▽

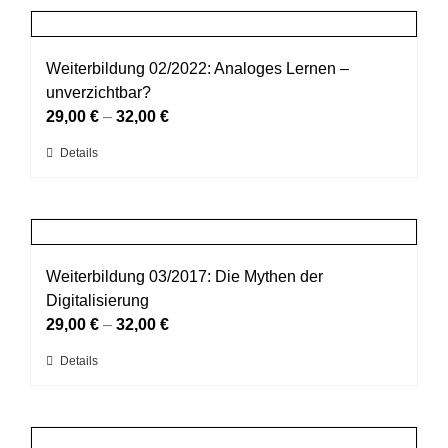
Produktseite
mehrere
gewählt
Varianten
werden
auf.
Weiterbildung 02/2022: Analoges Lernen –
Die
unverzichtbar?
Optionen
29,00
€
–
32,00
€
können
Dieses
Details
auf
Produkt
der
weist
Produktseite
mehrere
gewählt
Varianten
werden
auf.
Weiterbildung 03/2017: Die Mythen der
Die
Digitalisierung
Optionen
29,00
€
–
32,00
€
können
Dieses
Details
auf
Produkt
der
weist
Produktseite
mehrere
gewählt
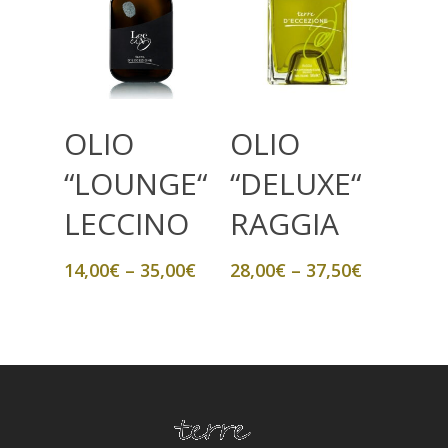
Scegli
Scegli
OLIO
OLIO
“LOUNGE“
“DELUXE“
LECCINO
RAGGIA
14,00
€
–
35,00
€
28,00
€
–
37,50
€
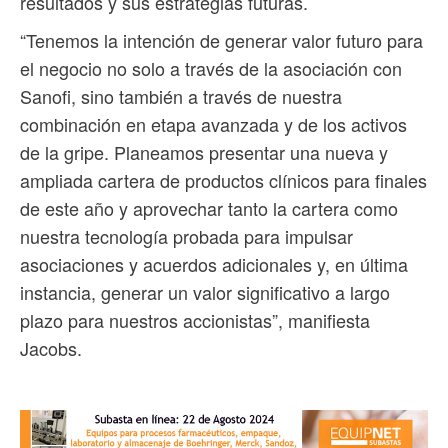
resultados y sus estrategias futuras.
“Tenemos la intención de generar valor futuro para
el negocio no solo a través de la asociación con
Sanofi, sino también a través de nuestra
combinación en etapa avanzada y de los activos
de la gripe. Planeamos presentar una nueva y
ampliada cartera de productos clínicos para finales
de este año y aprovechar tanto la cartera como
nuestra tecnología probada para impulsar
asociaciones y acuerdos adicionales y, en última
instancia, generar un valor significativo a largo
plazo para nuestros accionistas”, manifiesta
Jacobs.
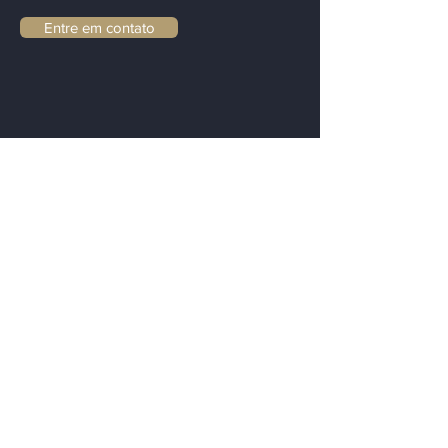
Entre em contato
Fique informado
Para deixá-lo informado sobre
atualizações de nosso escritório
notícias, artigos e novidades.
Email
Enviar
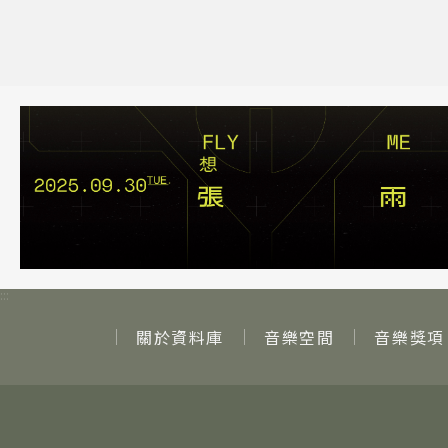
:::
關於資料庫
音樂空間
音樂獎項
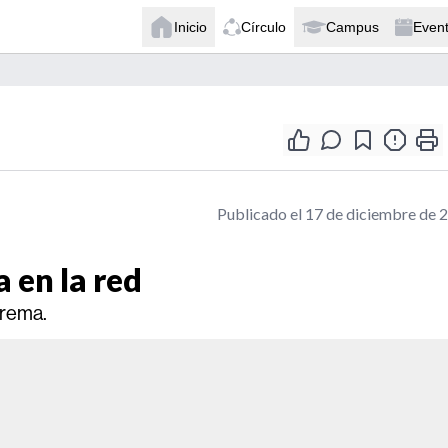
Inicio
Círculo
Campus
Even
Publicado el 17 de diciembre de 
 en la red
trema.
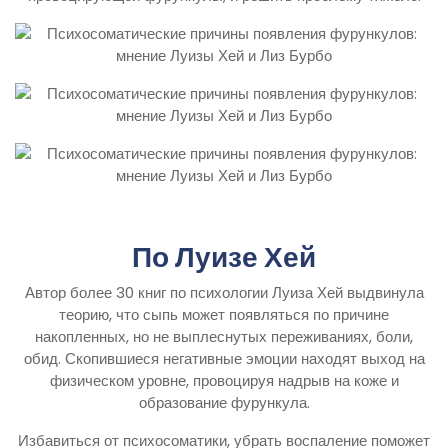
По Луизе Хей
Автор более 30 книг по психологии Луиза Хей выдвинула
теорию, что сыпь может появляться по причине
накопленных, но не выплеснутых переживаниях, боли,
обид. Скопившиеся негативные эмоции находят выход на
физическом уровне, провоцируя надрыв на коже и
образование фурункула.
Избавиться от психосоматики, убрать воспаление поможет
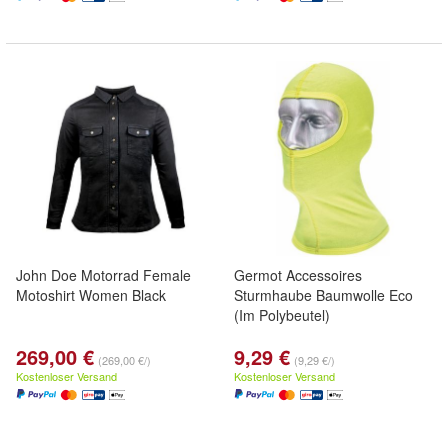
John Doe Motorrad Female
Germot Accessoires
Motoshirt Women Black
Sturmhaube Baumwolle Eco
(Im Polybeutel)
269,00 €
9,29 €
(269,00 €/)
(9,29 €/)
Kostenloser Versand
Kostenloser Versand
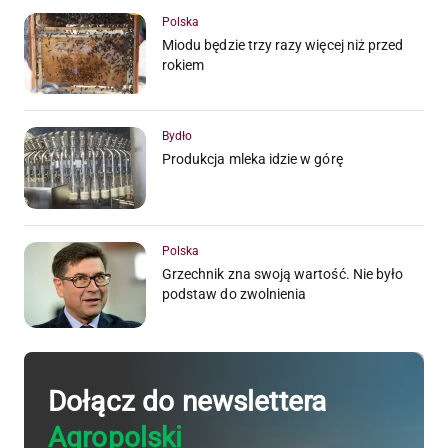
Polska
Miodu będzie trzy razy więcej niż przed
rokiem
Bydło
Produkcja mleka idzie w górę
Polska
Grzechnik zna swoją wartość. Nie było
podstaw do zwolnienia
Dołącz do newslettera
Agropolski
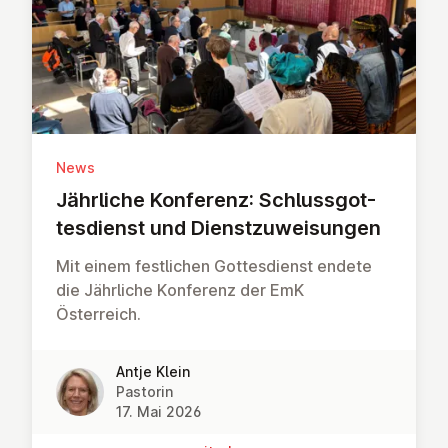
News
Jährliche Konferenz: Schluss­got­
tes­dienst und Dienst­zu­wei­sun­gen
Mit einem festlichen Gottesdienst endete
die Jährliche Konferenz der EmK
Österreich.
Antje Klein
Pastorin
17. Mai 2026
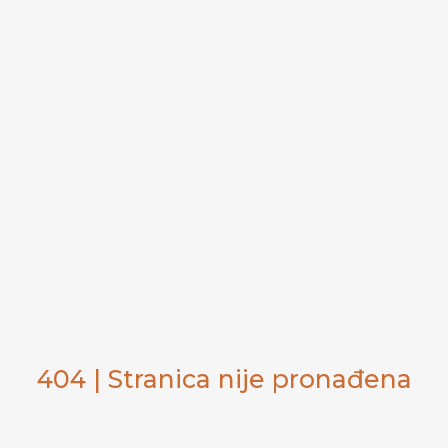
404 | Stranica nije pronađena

△
▽

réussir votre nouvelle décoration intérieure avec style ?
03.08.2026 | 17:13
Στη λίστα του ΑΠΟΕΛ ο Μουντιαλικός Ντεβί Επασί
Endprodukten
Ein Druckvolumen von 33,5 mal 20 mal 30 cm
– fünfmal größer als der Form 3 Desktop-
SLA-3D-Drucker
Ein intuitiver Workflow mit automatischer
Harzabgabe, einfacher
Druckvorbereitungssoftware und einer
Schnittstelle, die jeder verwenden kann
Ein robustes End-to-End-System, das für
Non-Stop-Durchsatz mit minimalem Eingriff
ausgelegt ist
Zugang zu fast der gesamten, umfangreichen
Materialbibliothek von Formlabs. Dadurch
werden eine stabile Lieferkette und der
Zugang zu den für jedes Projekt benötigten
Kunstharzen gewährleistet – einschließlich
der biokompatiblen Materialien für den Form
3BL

△

TRY IT ->
Convert the lines starting at the one containing "Entre em contato" and ending at the one containing "404 | Stranica nije pronađena" into a JSON list of strings, one string per line and no blank lines. Leave the pictures out.

OUTPUT OF THE EXERCISE ->
[
  "Entre em contato",
  "Fique informado",
  "Para deixá-lo informado sobre",
  "atualizações de nosso escritório",
  "notícias, artigos e novidades.",
  "Email",
  "Enviar",
  ":::",
  "關於資料庫",
  "音樂空間",
  "音樂獎項",
  "Inicio",
  "Círculo",
  "Campus",
  "Even",
  "Publicado el 17 de diciembre de ",
  " en la red",
  "trema.",
  "По Луизе Хей",
  "Автор более 30 книг по психологии Луиза Хей выдвинула",
  "теорию, что сыпь может появляться по причине",
  "накопленных, но не выплеснутых переживаниях, боли,",
  "обид. Скопившиеся негативные эмоции находят выход на",
  "физическом уровне, провоцируя надрыв на коже и",
  "образование фурункула.",
  "Избавиться от психосоматики, убрать воспаление поможет",
  "John Doe Motorrad Female",
  "Germot Accessoires",
  "Motoshirt Women Black",
  "Sturmhaube Baumwolle Eco",
  "(Im Polybeutel)",
  "269,00 €",
  "9,29 €",
  "(269,00 €/)",
  "(9,29 €/)",
  "Kostenloser Versand",
  "Kostenloser Versand",
  "Polska",
  "Miodu będzie trzy razy więcej niż przed",
  "rokiem",
  "Bydło",
  "Produkcja mleka idzie w górę",
  "Polska",
  "Grzechnik zna swoją wartość. Nie było",
  "podstaw do zwolnienia",
  "Dołącz do newslettera",
  "Agropolski",
  "News",
  "Jährliche Konferenz: Schluss­got­",
  "tes­dienst und Dienst­zu­wei­sun­gen",
  "Mit einem festlichen Gottesdienst endete",
  "die Jährliche Konferenz der EmK",
  "Österreich.",
  "Antje Klein",
  "Pastorin",
  "17. Mai 2026",
  "404 | Stranica nije pronađena"
]